Give it bounded work: summarize this file, compare these options, draft tests for this function, find the mismatch in this table.

2. Force receipts

Ask for sources, line numbers, calculations, assumptions, and what would change the answer.

3. Verify outside the chat

Open the file. Run the code. Click the link. Check the math. If the output cannot survive reality, it is just autocomplete with confidence.

4. Own the decision

The final call belongs to the operator. AI can accelerate the work, but the person ships the consequence.

The pro-tech position is not trust. It is instrumentation.
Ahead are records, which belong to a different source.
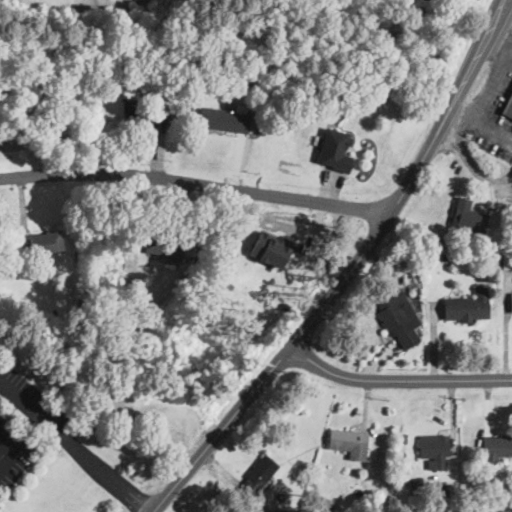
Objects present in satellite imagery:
road: (493, 81)
road: (449, 108)
building: (509, 109)
building: (146, 111)
building: (509, 111)
building: (224, 117)
building: (225, 117)
building: (335, 149)
building: (334, 150)
road: (511, 177)
road: (194, 182)
building: (468, 216)
building: (468, 217)
building: (42, 241)
building: (46, 241)
building: (162, 245)
building: (163, 245)
building: (270, 248)
building: (270, 249)
building: (507, 258)
building: (506, 262)
building: (511, 302)
building: (511, 303)
building: (468, 305)
building: (468, 306)
building: (399, 316)
building: (399, 318)
road: (275, 365)
road: (398, 379)
building: (349, 441)
road: (21, 442)
building: (349, 442)
road: (75, 446)
building: (433, 446)
building: (497, 446)
building: (496, 447)
building: (434, 449)
building: (258, 474)
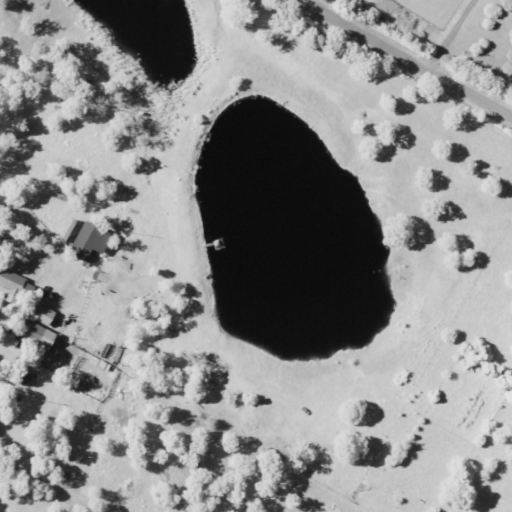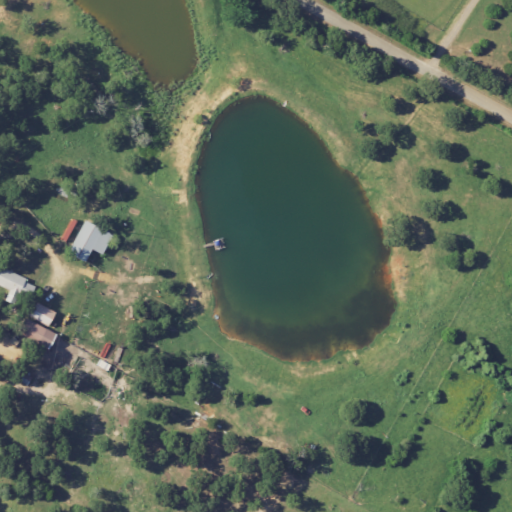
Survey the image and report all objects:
road: (446, 34)
road: (407, 58)
building: (87, 240)
building: (11, 284)
building: (39, 313)
building: (33, 332)
road: (55, 368)
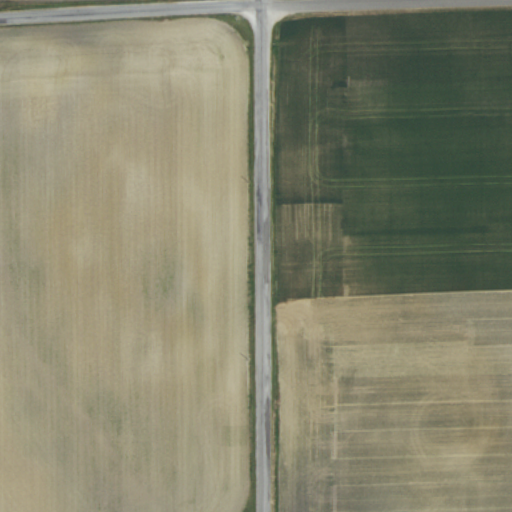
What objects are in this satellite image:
road: (248, 10)
road: (258, 256)
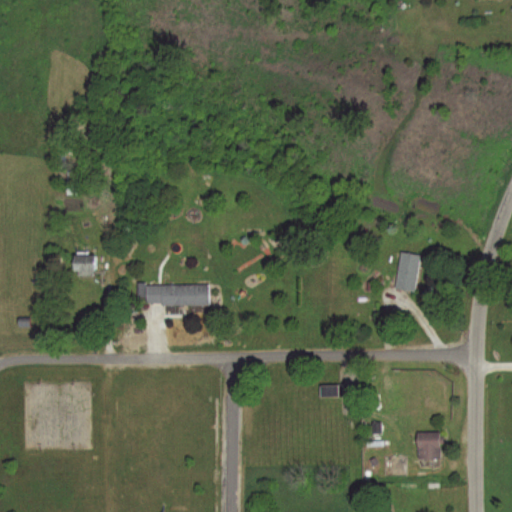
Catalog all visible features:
building: (83, 266)
building: (408, 272)
building: (176, 295)
road: (480, 343)
road: (239, 357)
building: (329, 391)
road: (234, 435)
park: (112, 440)
building: (427, 446)
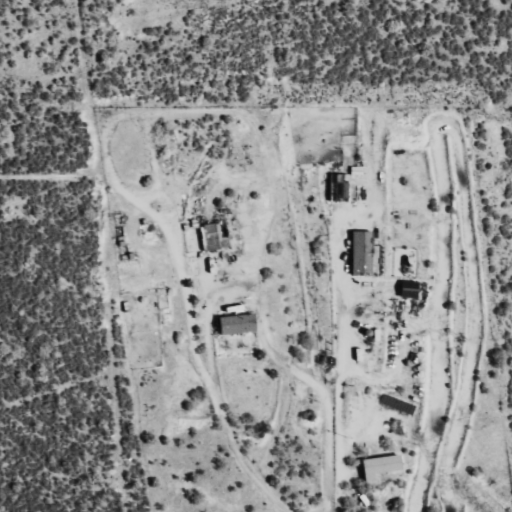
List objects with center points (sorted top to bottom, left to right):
building: (207, 237)
building: (360, 254)
building: (233, 324)
building: (378, 465)
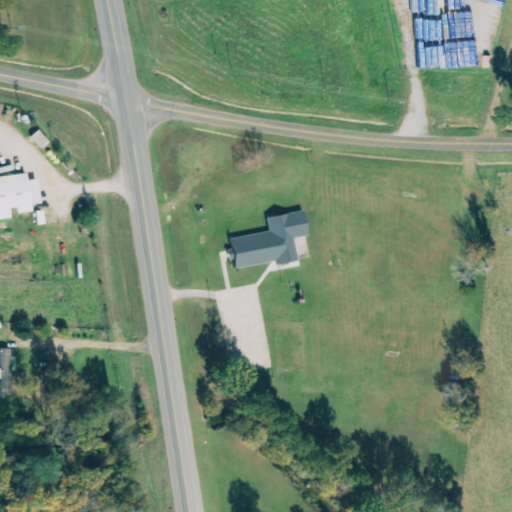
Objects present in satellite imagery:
road: (254, 123)
building: (18, 194)
building: (270, 242)
road: (154, 255)
building: (6, 371)
building: (456, 392)
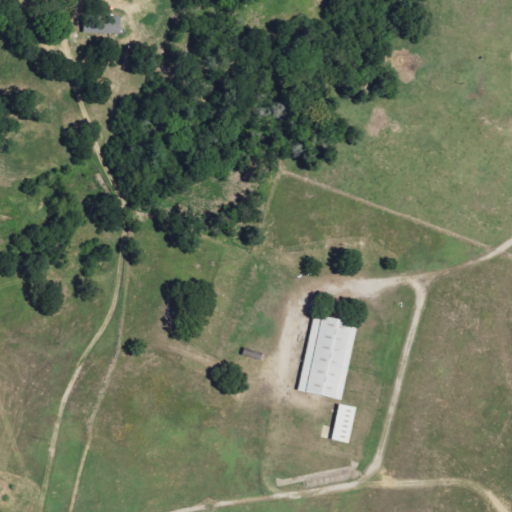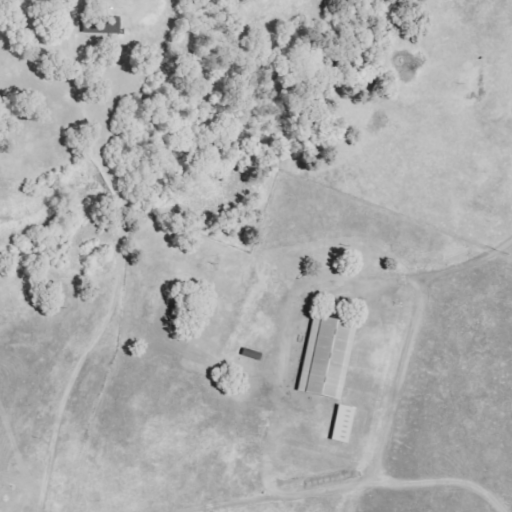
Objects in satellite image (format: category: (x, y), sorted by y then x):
building: (103, 26)
road: (407, 350)
building: (328, 358)
building: (345, 425)
road: (415, 493)
road: (290, 502)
AI belongs in the stack. But the stack needs tests, logs, source checks, version control, privacy boundaries, human review, and a clear rule for when the model is allowed to act. The more powerful LLMs get, the more this matters.

Sources.

OpenAI: Why language models hallucinate

Hallucinations remain a challenge; uncertainty and benchmark incentives matter.

Stanford HAI: 2026 AI Index Report

Current capability gains, jagged frontier examples, SWE-bench and OSWorld context.

METR: Task-completion time horizons

Why task length, messiness, and low-context work change the automation claim.

Stack Overflow: 2025 Developer Survey

Developer trust, frustration with almost-right output, and AI-agent adoption.

Becker, Rush, Barnes, Rein: AI and experienced developer productivity

RCT finding that early-2025 AI tools slowed experienced developers on mature projects.

NIST AI 600-1: Generative AI Profile

Risk categories including confabulation, privacy, human-AI configuration, and information integrity.